_Text extract_
== == ==
4.1.2 Sampling efficiency

Though yardstick efficiency depends on the basic factors determining profits within a firm being highly correlated across firms[14] (since this is what allows managerial performance to be compared), product market competition may also yield efficiencies when the firms within an industry differ in important respects. In particular, if firms are viewed as ‘taking bets’ on particular ways of doing things, having a greater number of firms in a market will, all other things being equal, accelerate the rate at which the most efficient approaches are discovered. To the extent that there are spillover effects (that is, the firms in an industry can learn from each other, for example through the yardstick effects of benchmarking), experimentation will increase efficiency, not only in the innovating firm, but also across the firm population as a whole.

Greater international exposure can be a particularly effective means of enhancing this process of ‘letting a thousand flowers bloom’. It provides for a vast increase in the number of sampling points, as domestic firms are exposed to the example of firms overseas. Inward investment by foreign firms can also be used to ‘show-case’ technologies, organisational approaches and marketing techniques not in widespread use in the domestic market (though it can also have the effect of accentuating the barriers to entry confronting domestic entrepreneurs). In addition, through exporting to, and investing in, foreign markets, domestic firms may become more aware of foreign sources of technology. Finally, and perhaps especially significantly, gains may come from access to a broader range of intermediate inputs and capital goods. In addition to its immediate cost-reduction impact, the expansion in goods available, effectively lowers the costs of innovation. This effect will extend to the non-traded sector as well, which thereby benefits directly from increased integration into the world economy.[15]

4.1.3 Selection efficiency

In addition to effects at the level of the firm, increased product-market competition will alter the process by which inefficient firms are ‘weeded out’ and efficient firms are rewarded. The presumption here is that firms are indeed asymmetric, and that superior performance cannot be costlessly imitated. Stronger product-market competition is then presumed to result in the more rapid and complete sorting of firms into distinct performance classes, with the less productive firms being forced to exit the market. The most natural route through which this Darwinian process occurs is the reduction in price-cost margins brought by increased competition, since this will make it more difficult for inefficient firms to survive.[16] At the same time, owners, now better able to compare performance, are not likely to continue funding inefficient firms, while potential employees, mindful of the costs of redundancy, may become more wary of accepting jobs in the firms least likely to survive. As a result, inefficient firms will face tighter price and cost constraints, making their continued existence less likely.

4.1.4 Caveats

While each of these factors suggests that intensified product-market competition will be associated with increased technical efficiency, a number of caveats are worth noting.
== == ==
_Dataset content_
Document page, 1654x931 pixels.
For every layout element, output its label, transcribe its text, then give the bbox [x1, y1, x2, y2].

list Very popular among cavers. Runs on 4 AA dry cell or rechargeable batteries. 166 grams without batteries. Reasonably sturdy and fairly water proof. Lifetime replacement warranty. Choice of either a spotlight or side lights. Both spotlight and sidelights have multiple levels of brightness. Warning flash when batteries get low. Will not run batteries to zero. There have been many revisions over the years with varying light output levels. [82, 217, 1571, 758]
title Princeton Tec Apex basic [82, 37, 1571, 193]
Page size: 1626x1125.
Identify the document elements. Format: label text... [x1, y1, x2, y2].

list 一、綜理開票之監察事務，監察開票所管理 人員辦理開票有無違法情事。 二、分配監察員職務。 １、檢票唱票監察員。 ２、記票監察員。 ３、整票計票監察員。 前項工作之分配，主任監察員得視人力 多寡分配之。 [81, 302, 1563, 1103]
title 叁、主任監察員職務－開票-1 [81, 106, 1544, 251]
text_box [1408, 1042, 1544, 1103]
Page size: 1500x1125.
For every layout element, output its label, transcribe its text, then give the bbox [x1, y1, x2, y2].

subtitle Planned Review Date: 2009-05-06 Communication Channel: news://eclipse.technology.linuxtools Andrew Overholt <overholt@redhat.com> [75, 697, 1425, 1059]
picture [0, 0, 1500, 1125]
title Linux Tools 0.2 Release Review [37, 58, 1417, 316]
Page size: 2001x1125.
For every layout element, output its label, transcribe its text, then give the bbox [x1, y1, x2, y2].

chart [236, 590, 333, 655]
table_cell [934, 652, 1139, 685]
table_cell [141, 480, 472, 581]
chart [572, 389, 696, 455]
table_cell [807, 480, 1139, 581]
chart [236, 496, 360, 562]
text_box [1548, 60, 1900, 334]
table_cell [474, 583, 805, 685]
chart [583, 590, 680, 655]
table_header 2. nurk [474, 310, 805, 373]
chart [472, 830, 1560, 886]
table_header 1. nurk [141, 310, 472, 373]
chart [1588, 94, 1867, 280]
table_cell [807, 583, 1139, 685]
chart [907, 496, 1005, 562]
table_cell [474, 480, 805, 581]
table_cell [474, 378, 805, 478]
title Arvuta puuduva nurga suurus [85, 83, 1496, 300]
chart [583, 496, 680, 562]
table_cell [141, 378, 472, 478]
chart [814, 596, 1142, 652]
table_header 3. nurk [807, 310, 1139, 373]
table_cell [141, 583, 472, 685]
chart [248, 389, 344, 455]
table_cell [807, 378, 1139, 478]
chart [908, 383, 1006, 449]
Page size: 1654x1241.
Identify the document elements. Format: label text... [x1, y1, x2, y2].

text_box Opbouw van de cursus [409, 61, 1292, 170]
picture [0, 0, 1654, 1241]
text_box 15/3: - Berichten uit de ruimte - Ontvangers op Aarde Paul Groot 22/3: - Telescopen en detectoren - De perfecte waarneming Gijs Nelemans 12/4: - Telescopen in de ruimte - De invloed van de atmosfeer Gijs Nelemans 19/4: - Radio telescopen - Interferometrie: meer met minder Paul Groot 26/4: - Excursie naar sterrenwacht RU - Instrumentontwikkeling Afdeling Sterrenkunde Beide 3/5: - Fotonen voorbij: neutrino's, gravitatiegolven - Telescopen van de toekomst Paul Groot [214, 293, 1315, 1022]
== == ==
_Work to complete_
**A.** For each statement, say yes or no according to the excerpt on competition and efficiency, and quote the exact words that decide it.
(i) Inward investment by foreign firms can make entry harder for domestic entrepreneurs.
(ii) The gains from access to a broader range of intermediate inputs and capital goods stay within the traded sector.
(iii) Selection efficiency assumes that superior performance can be copied at no cost.
**B.** Answer these questions from the excerpt on competition and efficiency.
(i) All other things being equal, what does a greater number of firms in a market accelerate?
(ii) What is the most natural route through which the Darwinian sorting of firms occurs?
(iii) What may potential employees become more wary of?
Rely only on the excerpt on competition and efficiency.

_Task results_
**A.**
(i) Yes: "it can also have the effect of accentuating the barriers to entry confronting domestic entrepreneurs"
(ii) No: "This effect will extend to the non-traded sector as well"
(iii) No: "superior performance cannot be costlessly imitated"

**B.**
(i) The rate at which the most efficient approaches are discovered.
(ii) The reduction in price-cost margins brought by increased competition.
(iii) Accepting jobs in the firms least likely to survive.